Since IL-12 is one of the important regulators in controlling immune responses, IL-12-based approaches for cancer therapy have been emerged and developed during the past two decades. Emerging evidences have demonstrated that IL-12 is one of the most potent cytokines in mediating antitumor activity in a variety of preclinical models [22]. However, the robust antitumor effect exerted by IL-12, has not yet been successfully translated into the clinics. The majority of clinical trials involving systemic administration of IL-12 failed to show sustained antitumor responses and was associated to toxic side effects [22]. On the contrary, local application had a promising safety profile at better antitumor efficacy, especially in solid tumors. In addition, combination of IL-12 with other antitumor drugs, such as cyclophosphamide [CPA] or anti-CD25 mAb, showed better antitumor efficiency especially in colorectal carcinomas [23].

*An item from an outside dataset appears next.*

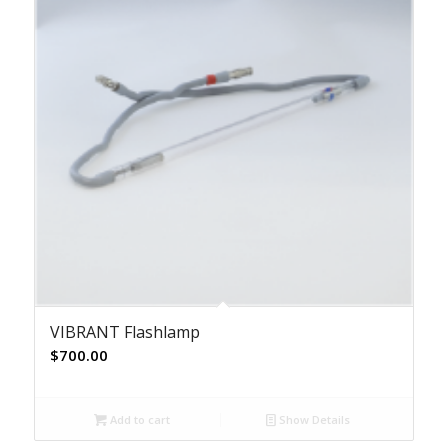
VIBRANT Flashlamp
$
700.00
Add to cart
Show Details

As results from the scientific research always lead to new questions, the next step is to elucidate the mechanism in which IL-12 activites on CSCs. Previous studies have shown that the protection from apoptosis is due to stem-like cell autocrine production of cytokine IL-4. IL-4 is known to be a pleiotropic lymphokine which plays a central role in the regulation of immune system. IL-4 activates its potential signalling pathways through tyrosine phosphorylation of STAT6, a signal transducer and activator of transcription [24]. Yin et al. revealed that CSCs expressed increasing levels of IL-4 and p- STAT6, suggesting the possible existence of autocrine IL-4 and p- STAT6 signaling loop in CSCs. Previous studies have shown that IL-4 inhibits the production of IL-12 by STAT6-dependent and independent mechanisms [25]. In our study, IL-12 expression led to a 60% reduction in the protein level of IL-4 in colon CSCs, in association with apoptosis but reduced proliferation. Although this may explain the capacity of IL-12 to directly inhibit the stemness of CSCs, further studies will be needed to demonstrate this mechanism more convincingly. We believe that upcoming discoveries in this area are promising. Undoubtedly, future research work will aid us in better understanding the complex mechanisms of IL-12 and IL-4/STAT6 signaling and colorectal cancer stemness phenotype.